“Our fight is global, which is why we stand together as an internationalist, migrant alliance”

A representative from Berlin for India shared the stage with a representative from Coliberation at the May 1 demo. They were speaking on behalf of the internationalist block that’s part of the migrant and internationalist alliance that organised the 1 May demo. This is how they addressed the thousands that had gathered there:

We are now more than a year into the pandemic. At the beginning of the crisis, the ruling classes kept using the word “solidarity”. It turns out they were just trying to co-opt our terminology to let capitalism and nationalism run wild. They talked of solidarity and forced us to feel individual responsibility for the safety and health and well-being of others, while representing the interests of corporations at every turn.
What the last year has shown us is that even in this global crisis, capitalism and its associated ideologies will be used by those in power to protect the interests of the few, at the cost of hundreds of thousands of lives. The rule of the privileged minority rages on as people suffer the consequences of their decadence even during a pandemic.

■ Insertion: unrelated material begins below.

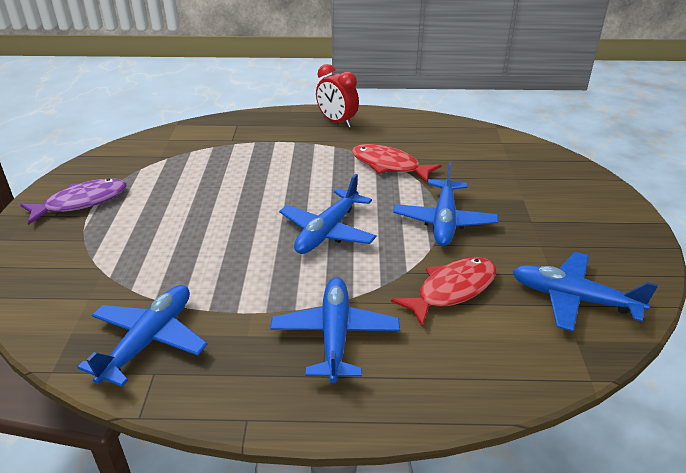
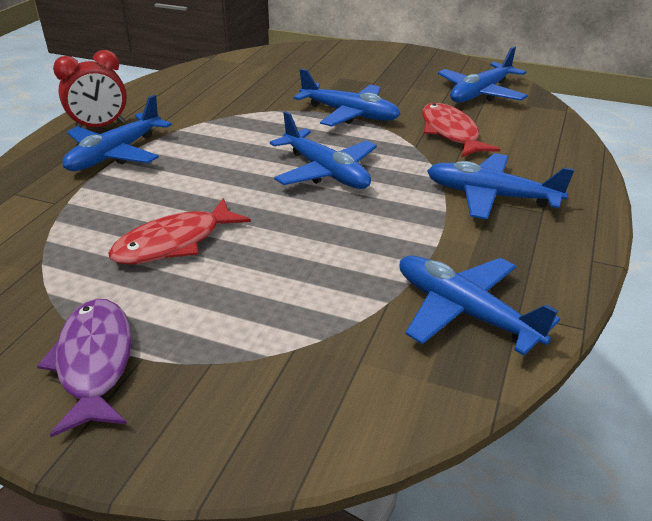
camera: 70 degrees left, 0 degrees up
(302, 139) = (115, 154): none -> blue plane
(389, 165) = (229, 118): red fish -> red fish (174, 243)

This is why we have called for a revolutionary, internationalist 1st May demonstration. Only through actions such as this one can we talk of solidarity. Our internationalist block comprises migrant, racialized, and internationalist groups that represent communities from all around the world. And all of our communities experience discrimination and hardship at the hands of the German state. Whether they are South Asian delivery workers, Polish live-in care workers, farm workers or any migrant working precariously – we are all part of the same fight against the same system. Our oppression has different faces: for some it is the access to abortion and childcare, which is deliberately made harder for the working classes; for some it is having to flee oppressive regimes because of their sexuality; for others it is being exploited as part of global value chains for the sake of a cheap garment in a chain clothing shop; yet for others it is the daily experience of racism and exclusion. These issues affect women, those of marginalised genders, and those from marginalised communities the most. And our fight is global, which is why we stand together as an internationalist, migrant alliance. We all experience the oppression of capitalism and what we are fighting for is liberation! 
What unites us, the internationalist migrant alliance, is that we all live in this country and in this city. The wealth and health of Germany and Western Europe is built off our backs. And one critical crisis that unites us all is the crisis of the real estate market. The overturning of the Mietendeckel has hit many migrants hard. Migrants contributing to the welfare of Germany have to now scramble to payback subsidies that they rightfully deserve. To call such provisions anti-constitutional demonstrates how far capitalists have infiltrated the state. Hiding behind a veneer of neutrality, they are aiding large scale real estate companies to augment their profits year after year. 
When we look at the access to the corona vaccine, the dreadful portrait of capitalism revels itself further. It also very clearly shows how the governments of Germany and Western Europe are actively aiding the continuation of this virus in other poorer nations by supporting stringent intellectual property laws with the excuse of supporting “innovation”, even as the raw materials, labor, and manufacturing is done in the same poor countries which are forced to import these vaccines at exorbitant rates. As if one needs to be innovative to produce life saving drugs. With the premise of competition rather than cooperation and care the system has made us strangers to one another – to be afraid of or to be suspicious of one another. Migrants or people from migrational backgroundface this suspicion the most as we have seen with the horrible attacks in Hanau and in Berlin. Capitalists are capitalists everywhere, be they in India, in Brazil, in the USA, or in Germany. Yet we must not forget the intergenerational effects of colonialism and imperialism, especially how fascists like Modi and Bolsonaro exacerbate the extraction of wealth from the poor within the militarized borders of these “nation-states”. Exclusionary politics that fuels division and further pauperisation of working people everywhere are the bedrock of their imagination of the future.
We won’t let them sell us what has always belonged to us. We will reclaim what is ours! Our solidarity with each other, our apartments, our jobs, our society, our communities, our streets! We won’t let our solidarity or our city be captured!